→ **Your task**:
Could you continue the forum thread about shooting 3D video, picking up after its last post?

→ **Text shown**:
________
About one third of it was filmed with the JVC-TD1 and the other 2/3ds with the Gopro Dual. I carried 2 TD1s, one of them had the Cyclopital Stereo Base Extender attached to it- tripod use- and the other without the SBE was used hand held. About 3/4ths of the total clips were shot hand held. Of the 2 clips where there was popout, one was with the TD1 without SBE and the other was with the Gopro Dual.

On the GP, I always shoot at 2.7K res. That extra res adds alot of versatility for doing keyframed crop zooming in post. An example of this is at about 1 minute 15 seconds.

PS: There is also a clip, under a minute in with a zoomed shot of Half Dome and just a hint of grass in negative parallax at the bottom to add depth- a clear and INTENTIONAL windows violation. That one was shot with the TD1 with SBE.


----------



## tomtastic

Finally finished this one up.

Blacktop Nationals 2015


----------



## tomtastic

2016 Blacktop Nationals. 42mins.

4K2D Version:





4K3D (half) Version: (2160p version requires a 4K 3D passive display) first half is presented in 2D only. 3D is presented in second half. 3D footage was ruined with incorrect camera setting for part of footage.


----------



## tomtastic

Zoo short feature:

Legacy SbS/anaglyph/2D:





Top/Bottom:


----------



## tomtastic

Halloween Street 2015:


----------



## tomtastic

Moonlight Car Show 2015:


----------



## tomtastic

Macro 3D with AX1003D rig.
________
→ **Records supplied**:

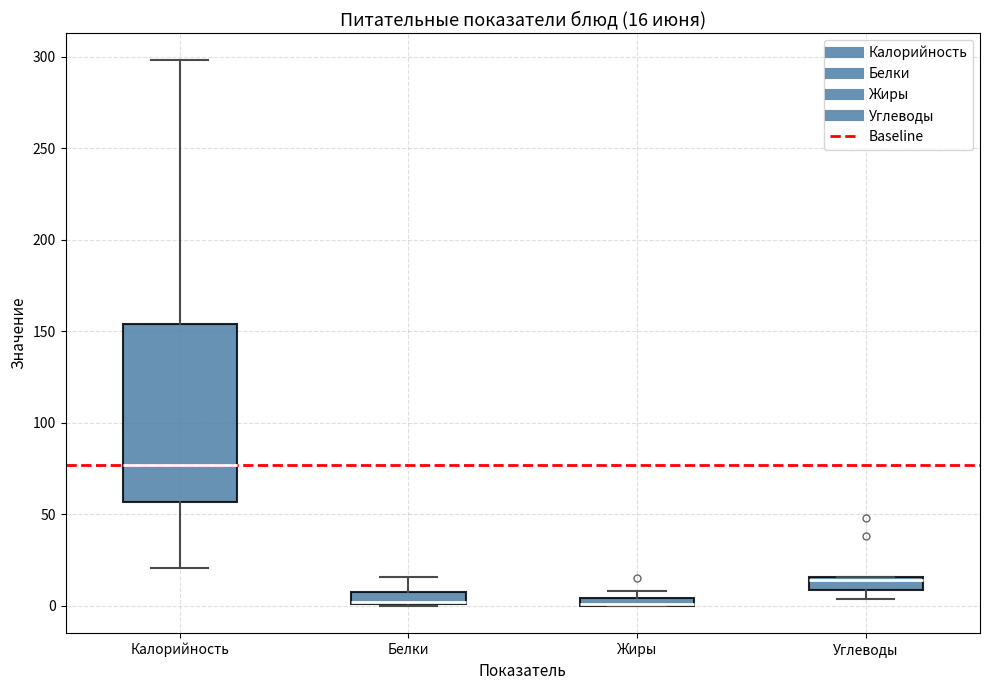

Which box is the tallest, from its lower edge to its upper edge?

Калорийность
________
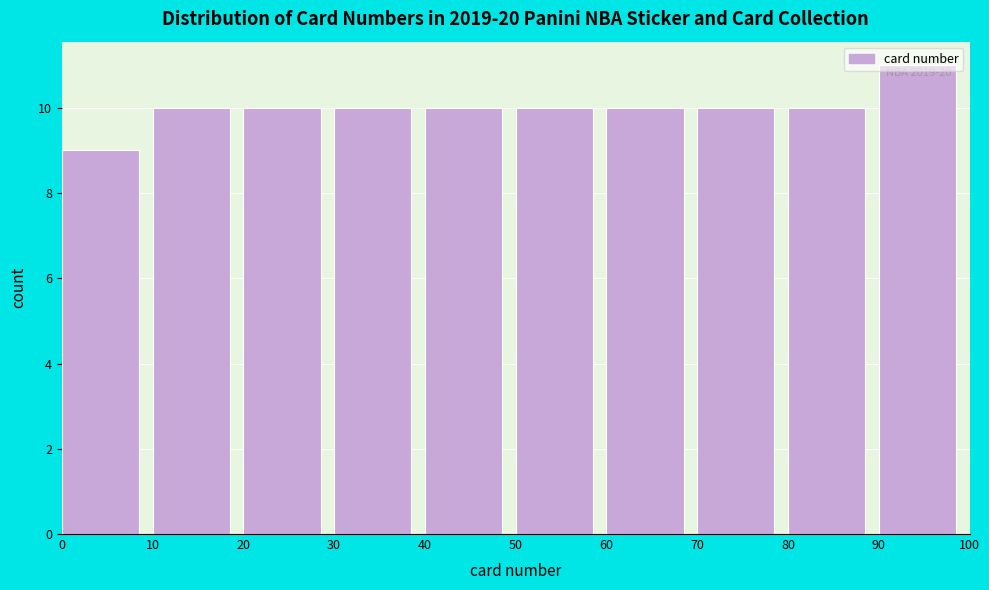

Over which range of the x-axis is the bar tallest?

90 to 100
________
→ **Solved exercise**:
Some early macro 3D test footage from a few months ago. I can get closer than any of my other side by side rigs. Image in first segment is a 1/4" 20 screw. There is some slight keystoning on subject but overall I find it ok. The background is slightly out of convergence because of toe in, but larger sensors blur the background decently to obscure.

4K3D Side by Side:





4K3D top/bottom:





Note: there's some slight movement in last segment due to using image stabilization. Problem corrected by setting I.S. to off in future work.


----------



## Barry C

Here is an underwater 3D piece I just finished for my Underwater 3D Channel shot in Cozumel Mexico. It was shot in July of this year during what I would have to describe as ideal diving and filming conditions.


----------



## tomtastic

Some more macro work in 3D 4K resolution.

Side by side:





Top/Bottom:


----------



## 3DBob

Tom, your macro videos are great. Top/Bottom looks best for me.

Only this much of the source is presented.